What you are asked to do | The records that follow must be repeated exactly, except for their pictures.

Data to use |

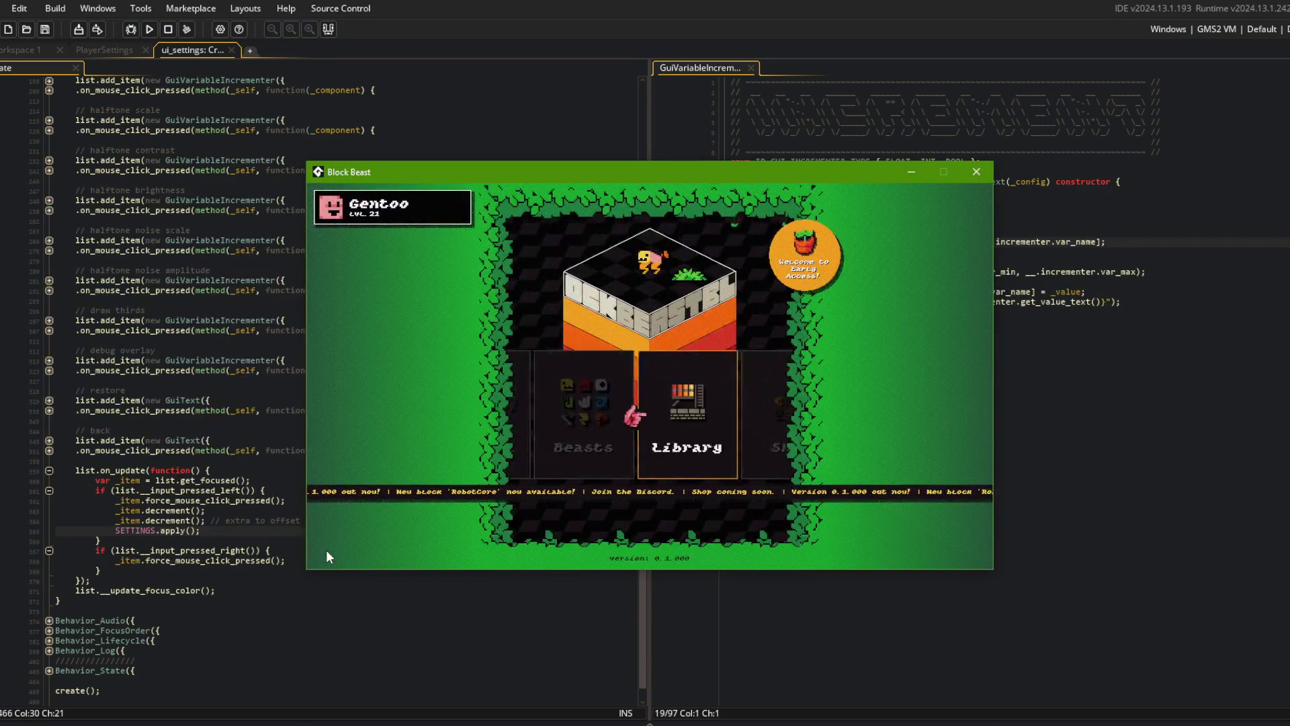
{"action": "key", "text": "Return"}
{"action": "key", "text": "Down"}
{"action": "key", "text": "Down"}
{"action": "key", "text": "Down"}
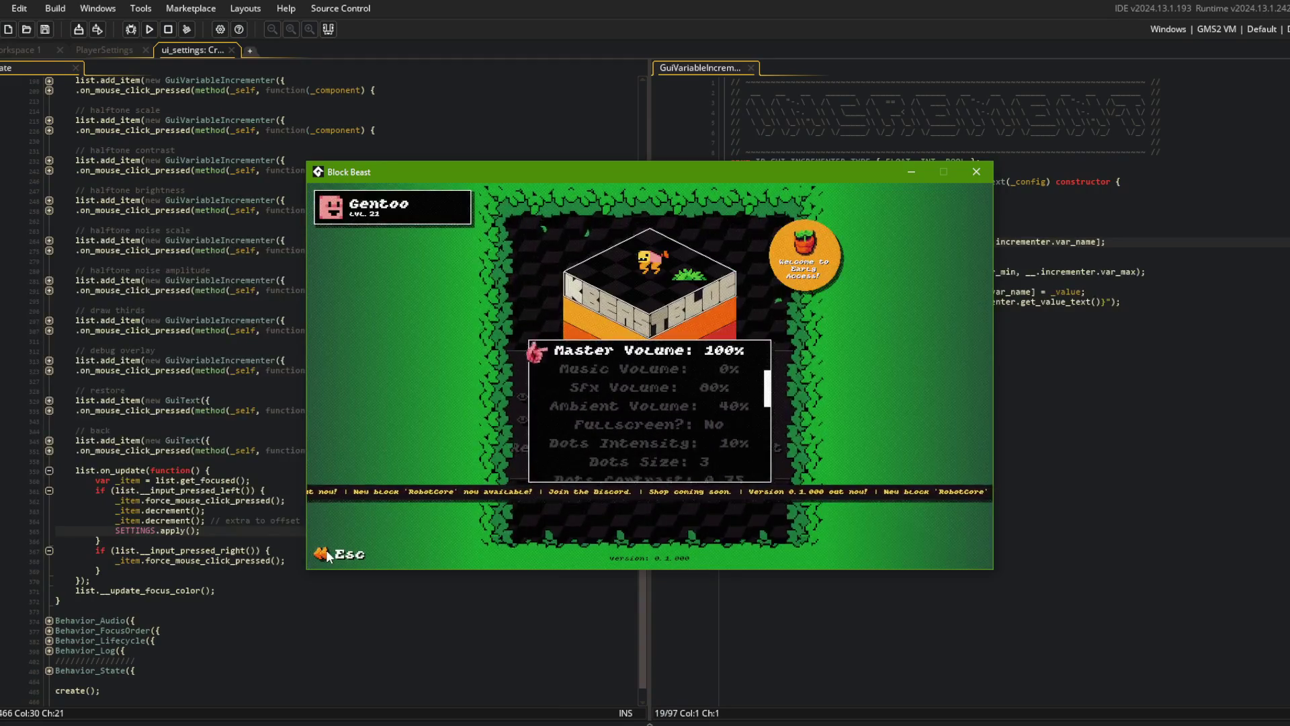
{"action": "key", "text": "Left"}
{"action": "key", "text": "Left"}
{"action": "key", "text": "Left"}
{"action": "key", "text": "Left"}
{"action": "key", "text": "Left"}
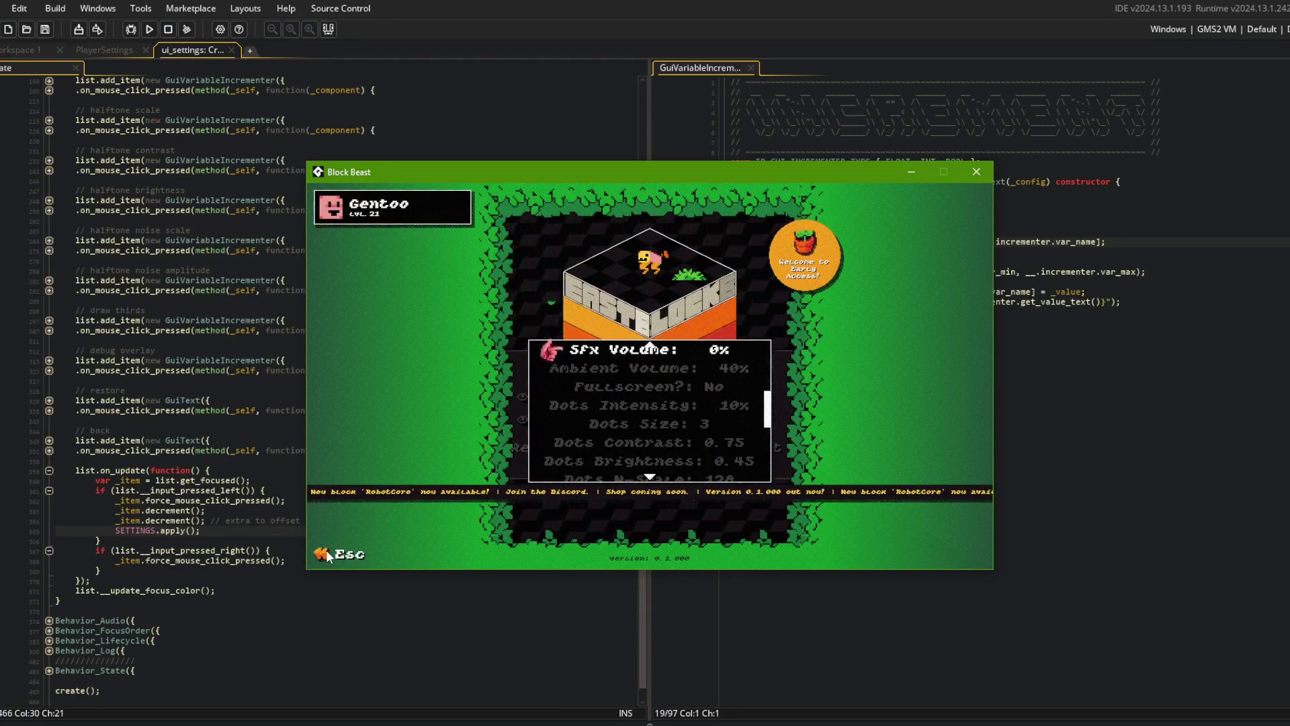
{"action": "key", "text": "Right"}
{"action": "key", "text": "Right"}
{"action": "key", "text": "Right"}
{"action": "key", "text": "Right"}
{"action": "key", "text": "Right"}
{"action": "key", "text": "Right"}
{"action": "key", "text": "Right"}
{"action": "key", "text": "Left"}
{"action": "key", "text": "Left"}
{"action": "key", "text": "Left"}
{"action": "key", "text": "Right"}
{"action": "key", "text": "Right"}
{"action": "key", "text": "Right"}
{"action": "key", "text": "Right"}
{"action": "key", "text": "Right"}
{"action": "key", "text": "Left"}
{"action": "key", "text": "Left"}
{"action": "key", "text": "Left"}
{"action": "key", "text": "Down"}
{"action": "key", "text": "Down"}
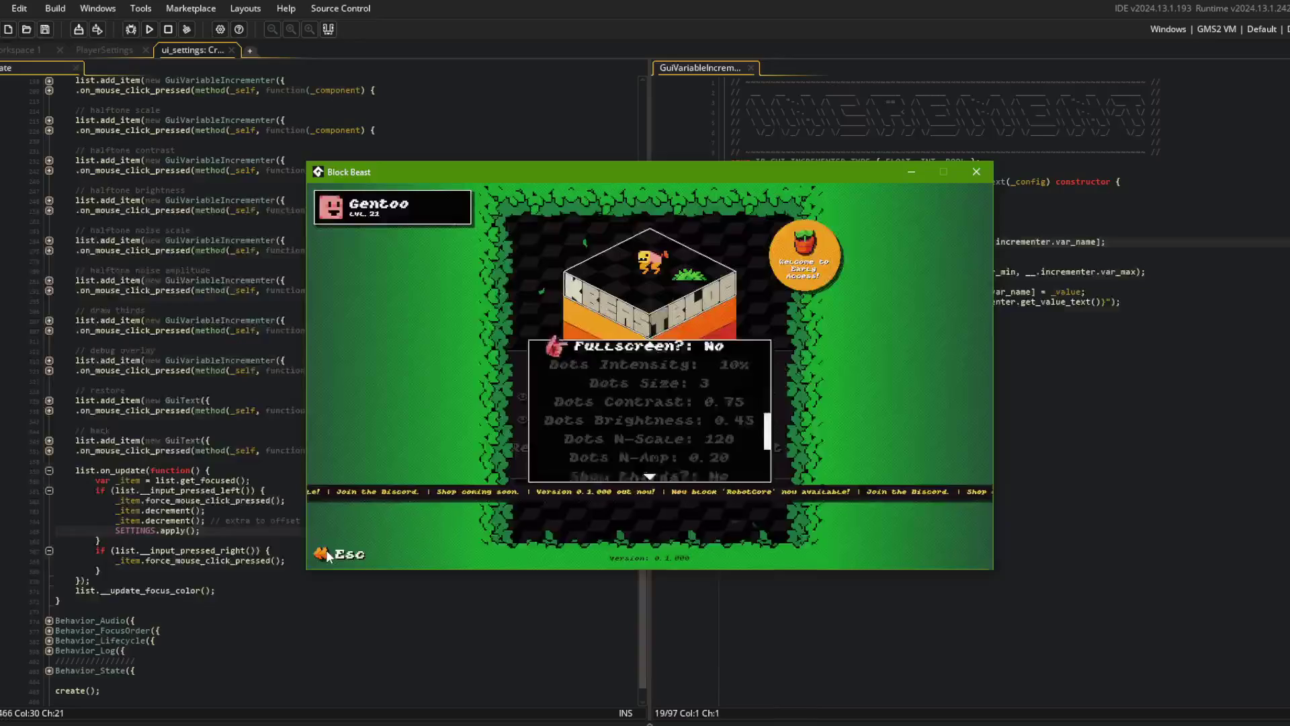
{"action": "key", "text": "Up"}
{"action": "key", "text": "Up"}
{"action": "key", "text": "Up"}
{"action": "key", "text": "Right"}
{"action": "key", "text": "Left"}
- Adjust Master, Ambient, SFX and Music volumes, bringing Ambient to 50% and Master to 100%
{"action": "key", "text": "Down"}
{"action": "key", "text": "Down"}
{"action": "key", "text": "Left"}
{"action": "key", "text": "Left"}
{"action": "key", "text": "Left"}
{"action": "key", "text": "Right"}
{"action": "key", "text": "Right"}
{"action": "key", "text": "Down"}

Solution for this exercise |
{"action": "key", "text": "Return"}
{"action": "key", "text": "Down"}
{"action": "key", "text": "Down"}
{"action": "key", "text": "Down"}
{"action": "key", "text": "Left"}
{"action": "key", "text": "Left"}
{"action": "key", "text": "Left"}
{"action": "key", "text": "Left"}
{"action": "key", "text": "Left"}
{"action": "key", "text": "Right"}
{"action": "key", "text": "Right"}
{"action": "key", "text": "Right"}
{"action": "key", "text": "Right"}
{"action": "key", "text": "Right"}
{"action": "key", "text": "Right"}
{"action": "key", "text": "Right"}
{"action": "key", "text": "Left"}
{"action": "key", "text": "Left"}
{"action": "key", "text": "Left"}
{"action": "key", "text": "Right"}
{"action": "key", "text": "Right"}
{"action": "key", "text": "Right"}
{"action": "key", "text": "Right"}
{"action": "key", "text": "Right"}
{"action": "key", "text": "Left"}
{"action": "key", "text": "Left"}
{"action": "key", "text": "Left"}
{"action": "key", "text": "Down"}
{"action": "key", "text": "Down"}
{"action": "key", "text": "Up"}
{"action": "key", "text": "Up"}
{"action": "key", "text": "Up"}
{"action": "key", "text": "Right"}
{"action": "key", "text": "Left"}
- Adjust Master, Ambient, SFX and Music volumes, bringing Ambient to 50% and Master to 100%
{"action": "key", "text": "Down"}
{"action": "key", "text": "Down"}
{"action": "key", "text": "Left"}
{"action": "key", "text": "Left"}
{"action": "key", "text": "Left"}
{"action": "key", "text": "Right"}
{"action": "key", "text": "Right"}
{"action": "key", "text": "Down"}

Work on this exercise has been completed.